***** Supplied records *****

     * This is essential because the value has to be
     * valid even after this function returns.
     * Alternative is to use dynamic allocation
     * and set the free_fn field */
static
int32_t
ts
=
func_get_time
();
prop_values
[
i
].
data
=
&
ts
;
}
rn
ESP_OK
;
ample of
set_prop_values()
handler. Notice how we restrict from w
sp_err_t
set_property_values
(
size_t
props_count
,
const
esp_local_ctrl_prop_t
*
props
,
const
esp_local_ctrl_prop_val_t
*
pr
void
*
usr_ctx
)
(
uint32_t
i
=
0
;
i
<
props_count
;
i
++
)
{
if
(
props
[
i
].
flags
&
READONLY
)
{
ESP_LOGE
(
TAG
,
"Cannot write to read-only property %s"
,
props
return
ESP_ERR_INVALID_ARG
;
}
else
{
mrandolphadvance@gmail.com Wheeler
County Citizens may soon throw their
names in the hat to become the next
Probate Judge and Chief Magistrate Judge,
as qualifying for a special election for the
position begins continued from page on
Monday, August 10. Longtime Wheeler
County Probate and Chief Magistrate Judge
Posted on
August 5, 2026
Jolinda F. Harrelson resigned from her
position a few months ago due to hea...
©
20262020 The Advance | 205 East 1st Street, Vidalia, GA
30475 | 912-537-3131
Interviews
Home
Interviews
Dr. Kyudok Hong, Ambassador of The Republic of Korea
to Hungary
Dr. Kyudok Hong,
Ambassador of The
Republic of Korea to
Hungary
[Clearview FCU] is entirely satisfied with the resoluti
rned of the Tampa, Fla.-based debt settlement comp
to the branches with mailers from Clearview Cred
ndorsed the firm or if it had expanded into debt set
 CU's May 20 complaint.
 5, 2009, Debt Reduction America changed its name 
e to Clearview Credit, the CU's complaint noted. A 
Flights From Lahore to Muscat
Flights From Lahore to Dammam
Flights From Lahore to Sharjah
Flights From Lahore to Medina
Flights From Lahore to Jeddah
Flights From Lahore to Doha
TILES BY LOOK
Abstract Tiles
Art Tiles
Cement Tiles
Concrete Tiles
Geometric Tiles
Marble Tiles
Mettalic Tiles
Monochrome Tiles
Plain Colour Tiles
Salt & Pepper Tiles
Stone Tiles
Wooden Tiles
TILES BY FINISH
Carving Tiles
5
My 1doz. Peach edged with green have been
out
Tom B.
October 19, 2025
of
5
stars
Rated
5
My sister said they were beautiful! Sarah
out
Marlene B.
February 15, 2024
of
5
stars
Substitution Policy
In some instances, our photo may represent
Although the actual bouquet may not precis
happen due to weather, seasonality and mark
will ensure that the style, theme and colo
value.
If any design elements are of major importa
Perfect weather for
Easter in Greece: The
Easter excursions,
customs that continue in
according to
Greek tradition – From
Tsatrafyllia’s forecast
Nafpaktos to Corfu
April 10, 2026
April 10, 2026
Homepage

*****
***** Supplied records *****

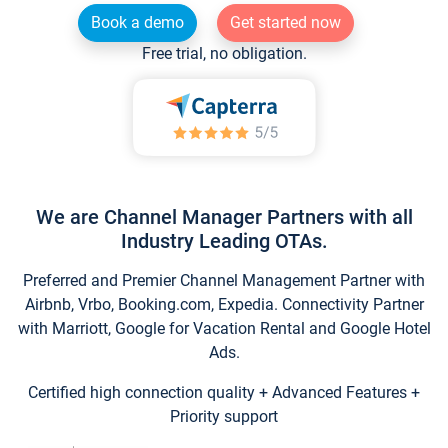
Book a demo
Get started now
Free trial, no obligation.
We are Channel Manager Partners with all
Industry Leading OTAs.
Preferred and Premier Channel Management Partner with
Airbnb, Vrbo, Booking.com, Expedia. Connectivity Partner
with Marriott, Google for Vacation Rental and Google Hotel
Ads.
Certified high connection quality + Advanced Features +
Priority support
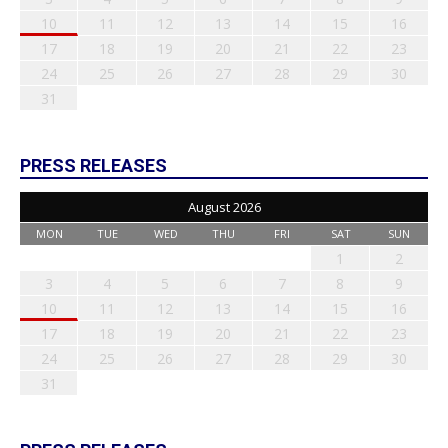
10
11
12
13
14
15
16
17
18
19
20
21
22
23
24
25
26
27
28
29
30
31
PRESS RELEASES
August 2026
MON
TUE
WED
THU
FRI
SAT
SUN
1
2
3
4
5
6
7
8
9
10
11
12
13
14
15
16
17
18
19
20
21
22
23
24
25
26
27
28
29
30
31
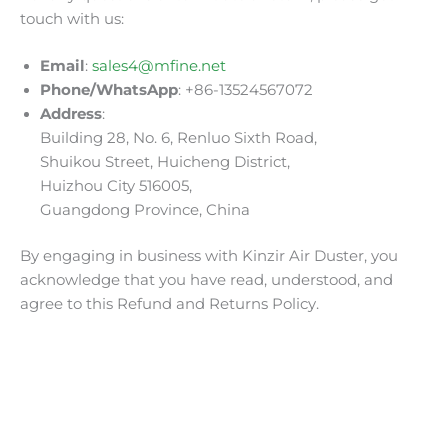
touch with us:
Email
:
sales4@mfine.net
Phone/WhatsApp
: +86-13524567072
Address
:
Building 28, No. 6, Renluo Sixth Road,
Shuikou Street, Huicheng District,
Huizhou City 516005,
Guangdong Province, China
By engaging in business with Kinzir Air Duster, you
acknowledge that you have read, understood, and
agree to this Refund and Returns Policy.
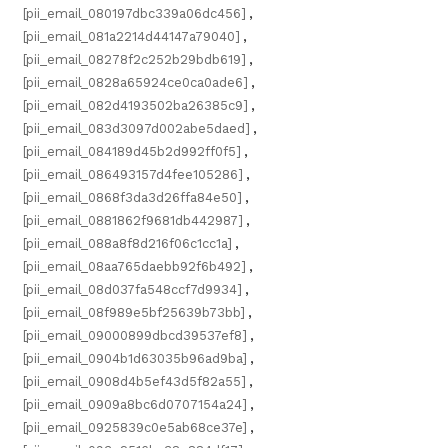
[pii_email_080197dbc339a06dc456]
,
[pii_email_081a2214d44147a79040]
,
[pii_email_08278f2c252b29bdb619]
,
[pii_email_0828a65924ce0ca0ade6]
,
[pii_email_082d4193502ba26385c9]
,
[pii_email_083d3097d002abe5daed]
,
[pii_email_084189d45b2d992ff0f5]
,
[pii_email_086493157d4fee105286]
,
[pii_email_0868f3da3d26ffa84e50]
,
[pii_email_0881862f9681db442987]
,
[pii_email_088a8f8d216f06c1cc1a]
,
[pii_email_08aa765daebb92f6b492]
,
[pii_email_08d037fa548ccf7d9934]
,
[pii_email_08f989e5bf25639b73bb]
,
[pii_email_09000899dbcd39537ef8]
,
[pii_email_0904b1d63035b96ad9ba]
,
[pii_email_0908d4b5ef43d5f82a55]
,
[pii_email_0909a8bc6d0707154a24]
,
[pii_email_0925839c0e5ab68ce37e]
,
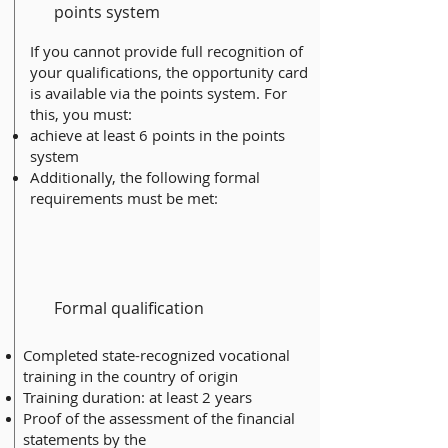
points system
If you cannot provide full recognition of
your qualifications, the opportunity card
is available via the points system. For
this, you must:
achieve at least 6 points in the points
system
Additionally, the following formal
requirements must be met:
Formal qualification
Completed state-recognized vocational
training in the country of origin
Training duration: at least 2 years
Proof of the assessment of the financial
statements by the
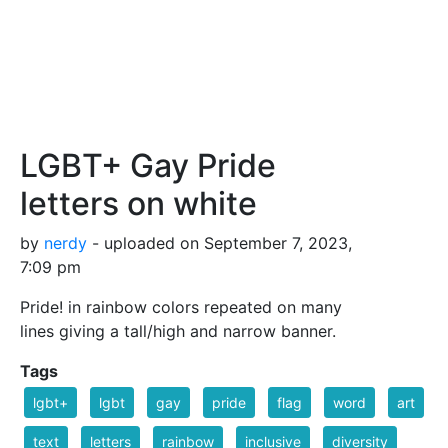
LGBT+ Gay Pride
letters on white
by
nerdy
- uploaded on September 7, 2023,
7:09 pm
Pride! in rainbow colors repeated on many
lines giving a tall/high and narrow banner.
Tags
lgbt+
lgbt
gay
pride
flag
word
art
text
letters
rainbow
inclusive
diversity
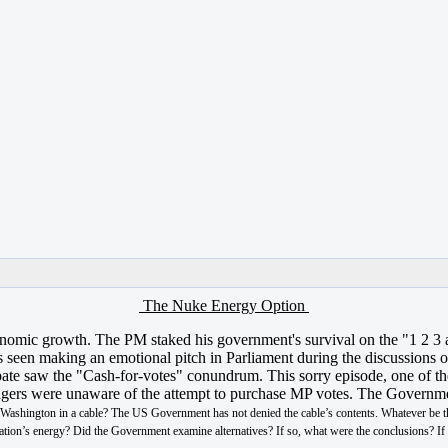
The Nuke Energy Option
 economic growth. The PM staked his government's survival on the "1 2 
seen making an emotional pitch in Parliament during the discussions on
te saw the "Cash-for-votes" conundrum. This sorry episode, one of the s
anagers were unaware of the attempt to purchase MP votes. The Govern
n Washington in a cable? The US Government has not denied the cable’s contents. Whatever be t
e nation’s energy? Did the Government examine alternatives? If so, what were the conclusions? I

*****

• What needs to be done
Copy out the lines from the one with "Book a demo" to the one with "agree to this Refund and Returns Policy.", keeping both of those lines and leaving out the pictures.

• Result of this task
Book a demo
Get started now
Free trial, no obligation.
We are Channel Manager Partners with all
Industry Leading OTAs.
Preferred and Premier Channel Management Partner with
Airbnb, Vrbo, Booking.com, Expedia. Connectivity Partner
with Marriott, Google for Vacation Rental and Google Hotel
Ads.
Certified high connection quality + Advanced Features +
Priority support
10
11
12
13
14
15
16
17
18
19
20
21
22
23
24
25
26
27
28
29
30
31
PRESS RELEASES
August 2026
MON
TUE
WED
THU
FRI
SAT
SUN
1
2
3
4
5
6
7
8
9
10
11
12
13
14
15
16
17
18
19
20
21
22
23
24
25
26
27
28
29
30
31
touch with us:
Email
:
sales4@mfine.net
Phone/WhatsApp
: +86-13524567072
Address
:
Building 28, No. 6, Renluo Sixth Road,
Shuikou Street, Huicheng District,
Huizhou City 516005,
Guangdong Province, China
By engaging in business with Kinzir Air Duster, you
acknowledge that you have read, understood, and
agree to this Refund and Returns Policy.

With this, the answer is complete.